## TASK STATEMENT
Take each line of the data that contains the string "round" and copy it.

## DATA LISTING
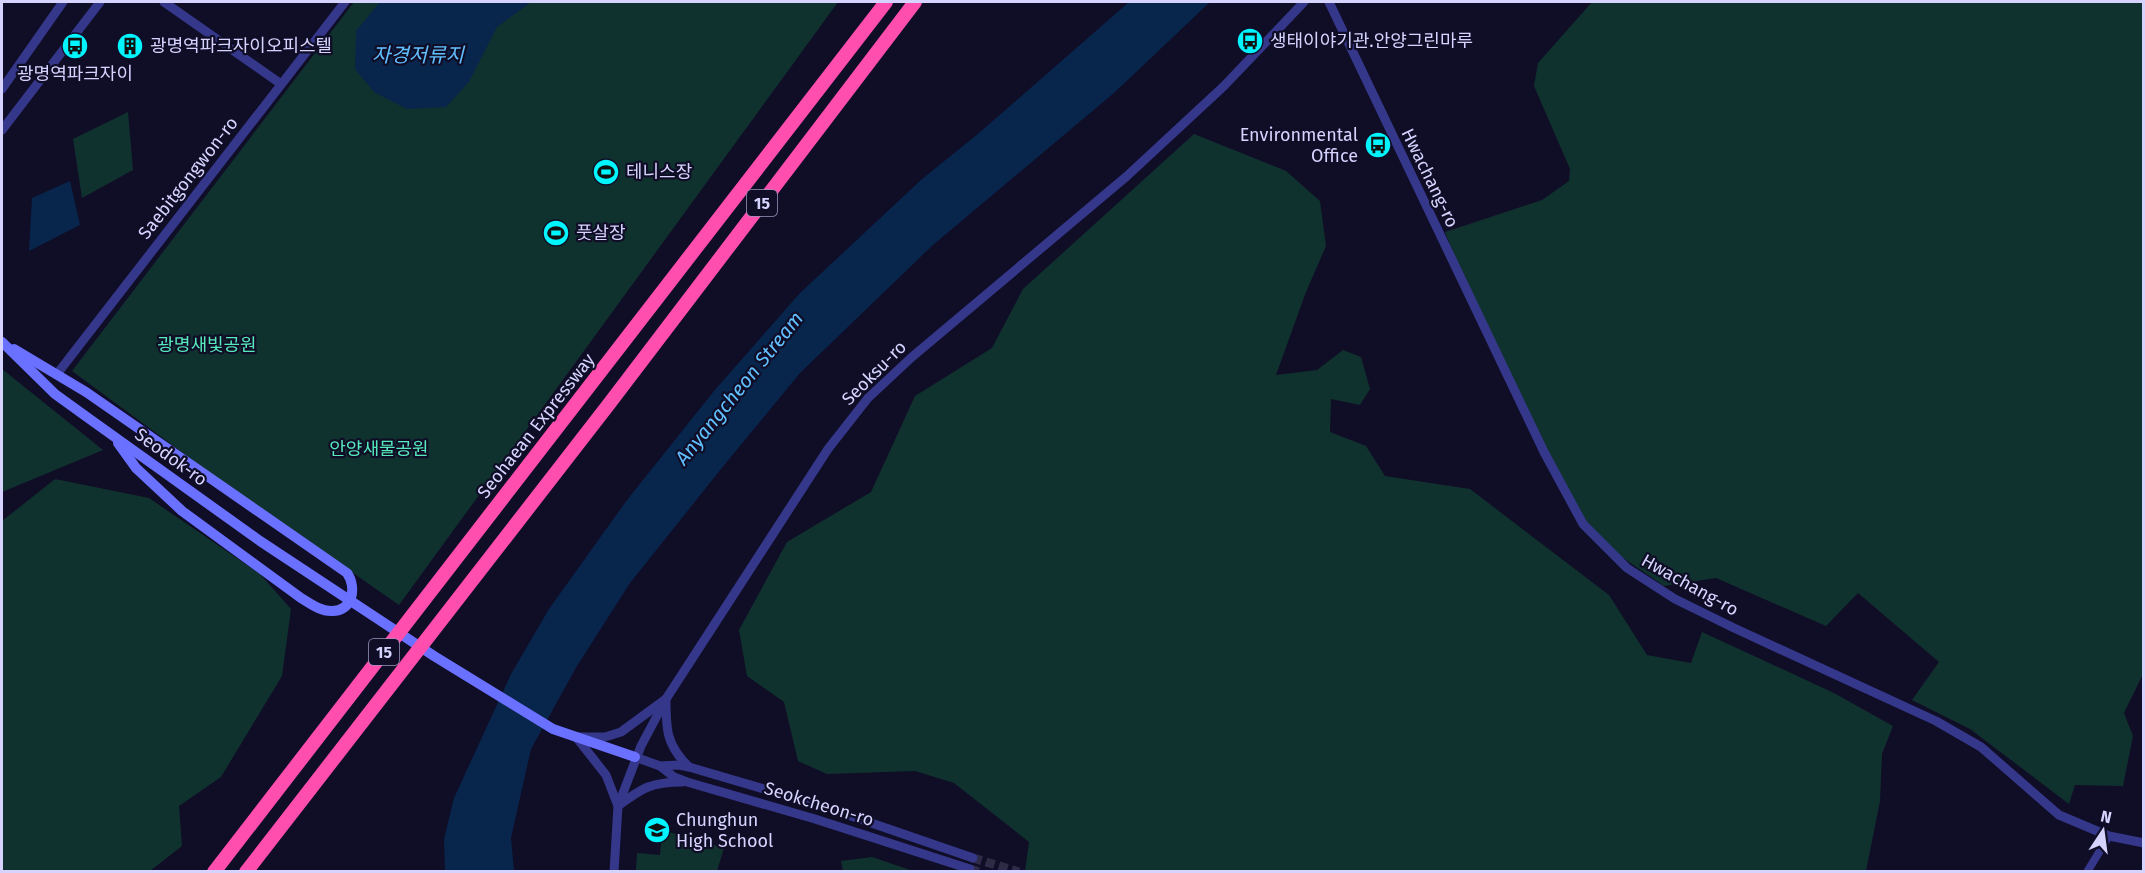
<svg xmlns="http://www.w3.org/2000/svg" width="2145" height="873" font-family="'Fira Sans','Noto Sans KR',sans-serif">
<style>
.green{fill:#10322e}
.water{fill:#08254c}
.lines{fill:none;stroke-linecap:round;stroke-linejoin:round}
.tertiary-tunnel{stroke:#2e2b47;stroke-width:9;stroke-dasharray:9 4.5;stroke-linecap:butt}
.minor{stroke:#35378a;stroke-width:8}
.tertiary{stroke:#35378a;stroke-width:9}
.secondary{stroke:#6a70ff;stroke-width:10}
.motorway{stroke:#ff4eae;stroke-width:14}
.labels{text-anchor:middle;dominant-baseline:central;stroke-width:4.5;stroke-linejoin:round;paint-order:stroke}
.shield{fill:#100d27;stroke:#9b98be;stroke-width:1.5}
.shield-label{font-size:16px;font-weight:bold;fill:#d6d3ff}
.poi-label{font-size:18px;fill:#d6d3ff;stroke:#100d27;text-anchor:start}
.street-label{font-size:18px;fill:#d6d3ff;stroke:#100d27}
.park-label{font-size:18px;fill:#55e9bb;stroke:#100d27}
.water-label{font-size:20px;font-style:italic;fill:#61c0ff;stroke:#100d27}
</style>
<rect width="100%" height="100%" fill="#100d27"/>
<g class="green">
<path d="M354,2H838L399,605L221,481L72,371Z"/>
<path d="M1592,2H2143L2144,672L2124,713L2133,736L2123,786L2075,785L2069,804L1970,729L1912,700L1939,662L1858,593L1826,626L1716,578L1664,586L1613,551L1586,521L1552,464L1465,282L1445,232L1542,200L1569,181L1570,169L1534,86L1538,63Z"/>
<path d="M128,112L133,170L82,198L73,139Z"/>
<path d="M1194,134L1286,171L1320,201L1326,246L1306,292L1276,375L1317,370L1343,350L1361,357L1370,389L1360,405L1331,399L1330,432L1366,446L1385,476L1470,489L1609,595L1647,655L1691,663L1702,632L1834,693L1893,726L1882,754L1880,801L1866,871H1025L1029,842L954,783L915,771L827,774L798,761L784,702L747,676L739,630L787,542L871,492L915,396L992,348L1023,289Z"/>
<path d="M2,369L103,450L2,492Z"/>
<path d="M55,479L149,498L260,574L291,609L282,676L221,777L179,806L182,846L150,871H2V521Z"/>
<path d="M662,830L724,848L717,871H636L637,853L660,855Z"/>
<path d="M872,857L913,871H843L841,861Z"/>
</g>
<g class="water">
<path d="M380,2H531L497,27L469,82L446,107L407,109L374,92L355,69L356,31Z"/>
<path d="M1129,2H1210L1114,93L933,245L800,373L721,469L630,583L577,666L531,749L511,838L514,871H445L444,839L454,798L511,674L549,609L627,500L714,391L800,293L922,179L979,133Z"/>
<path d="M70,181L80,225L29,251L32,198Z"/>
</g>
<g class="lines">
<g class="tertiary-tunnel">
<path d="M973,858L1019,872"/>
<path d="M970,869L979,872"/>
</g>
<path class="minor" d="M2087,872L2109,836"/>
<g class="tertiary">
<path d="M164,2L281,84"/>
<path d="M1329,2L1544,452L1583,524L1627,568L1675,599L1734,628L1936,721L1981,747L2059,815L2109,836L2144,843"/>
<path d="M2,89L63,2"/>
<path d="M2,130L100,2"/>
<path d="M57,374L345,2"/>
<path d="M635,757L660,766L674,777L687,782L815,819L970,869"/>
<path d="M660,766L679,765L689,767L822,806L973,858"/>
<path d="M682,782C651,782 642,788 618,806L606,775L576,737H605L621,732L666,699C666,729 666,745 689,767"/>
<path d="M614,872L618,806L641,746L666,699L828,449L868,398L912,357L1127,176L1224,86L1304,2"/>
</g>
<g class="secondary">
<path d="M2,342L55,394L91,420L260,541L434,656L553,729L635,757"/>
<path d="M14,349L86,392L347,573C357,587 353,612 331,611C320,611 311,604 301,598L182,511L136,468L118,443"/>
</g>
<g class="motorway">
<path d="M214,872L886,2"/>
<path d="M246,872L609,404L915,2"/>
</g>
</g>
<defs>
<symbol id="bus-disc" viewBox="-11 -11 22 22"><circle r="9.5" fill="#00f5fe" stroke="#100d27"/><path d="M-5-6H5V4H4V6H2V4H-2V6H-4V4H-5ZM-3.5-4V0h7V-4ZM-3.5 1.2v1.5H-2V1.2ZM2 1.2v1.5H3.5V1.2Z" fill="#111"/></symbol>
<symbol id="building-disc" viewBox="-11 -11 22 22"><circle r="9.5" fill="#00f5fe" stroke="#100d27"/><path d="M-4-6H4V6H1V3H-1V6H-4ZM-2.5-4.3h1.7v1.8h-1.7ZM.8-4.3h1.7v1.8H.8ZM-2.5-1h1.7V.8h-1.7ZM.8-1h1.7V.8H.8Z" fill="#111"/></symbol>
<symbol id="stadium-disc" viewBox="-11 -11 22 22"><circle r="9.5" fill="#00f5fe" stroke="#100d27"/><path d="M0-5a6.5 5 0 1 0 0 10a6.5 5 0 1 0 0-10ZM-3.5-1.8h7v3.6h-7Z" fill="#111"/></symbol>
<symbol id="school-disc" viewBox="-11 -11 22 22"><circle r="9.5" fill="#00f5fe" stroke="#100d27"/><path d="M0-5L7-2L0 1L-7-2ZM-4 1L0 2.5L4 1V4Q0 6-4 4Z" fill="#111"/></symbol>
</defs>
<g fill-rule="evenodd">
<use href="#bus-disc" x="1235" y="26" width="30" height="30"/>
<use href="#bus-disc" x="60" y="31" width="30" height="30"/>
<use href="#building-disc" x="115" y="31" width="30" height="30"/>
<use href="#bus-disc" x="1363" y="130" width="30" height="30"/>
<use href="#stadium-disc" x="591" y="157" width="30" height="30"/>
<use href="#stadium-disc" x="541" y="218" width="30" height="30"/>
<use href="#school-disc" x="642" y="815" width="30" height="30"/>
</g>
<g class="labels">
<g class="shield">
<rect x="747" y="190" width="30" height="26" rx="4.5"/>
<rect x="369" y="639" width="30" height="26" rx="4.5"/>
</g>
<g class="shield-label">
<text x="762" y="203">15</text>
<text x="384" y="652">15</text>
</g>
<g class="poi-label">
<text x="1270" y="41">생태이야기관.안양그린마루</text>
<text x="150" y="46">광명역파크자이오피스텔</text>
<text x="75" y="74" text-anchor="middle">광명역파크자이</text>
<text x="1358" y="135" text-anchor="end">Environmental<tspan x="1358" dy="21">Office</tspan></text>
<text x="626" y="172">테니스장</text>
<text x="576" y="233">풋살장</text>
<text x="676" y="820">Chunghun<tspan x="676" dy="21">High School</tspan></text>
</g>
<g class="street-label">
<text transform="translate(188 178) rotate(-52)">Saebitgongwon-ro</text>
<text transform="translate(1430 178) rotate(64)">Hwachang-ro</text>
<text transform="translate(874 373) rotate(-45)">Seoksu-ro</text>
<text transform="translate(536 426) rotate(-52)">Seohaean Expressway</text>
<text transform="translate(171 457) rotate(36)">Seodok-ro</text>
<text transform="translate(1690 585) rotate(29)">Hwachang-ro</text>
<text transform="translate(819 804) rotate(17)">Seokcheon-ro</text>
</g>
<g class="park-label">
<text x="207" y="345">광명새빛공원</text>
<text x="379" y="449">안양새물공원</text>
</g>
<g class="water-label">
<text x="418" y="55">자경저류지</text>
<text transform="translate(739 388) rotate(-51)">Anyangcheon Stream</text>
</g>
</g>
<rect width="2145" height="873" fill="none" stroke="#d6d3ff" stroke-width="6"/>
<g transform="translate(2103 831) rotate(13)" stroke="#100d27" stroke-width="4.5" paint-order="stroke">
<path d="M0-4.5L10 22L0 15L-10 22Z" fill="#d6d3ff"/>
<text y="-9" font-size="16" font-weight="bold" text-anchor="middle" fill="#d6d3ff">N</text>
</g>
</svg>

## SOLUTION TO THIS TASK
.lines{fill:none;stroke-linecap:round;stroke-linejoin:round}
.labels{text-anchor:middle;dominant-baseline:central;stroke-width:4.5;stroke-linejoin:round;paint-order:stroke}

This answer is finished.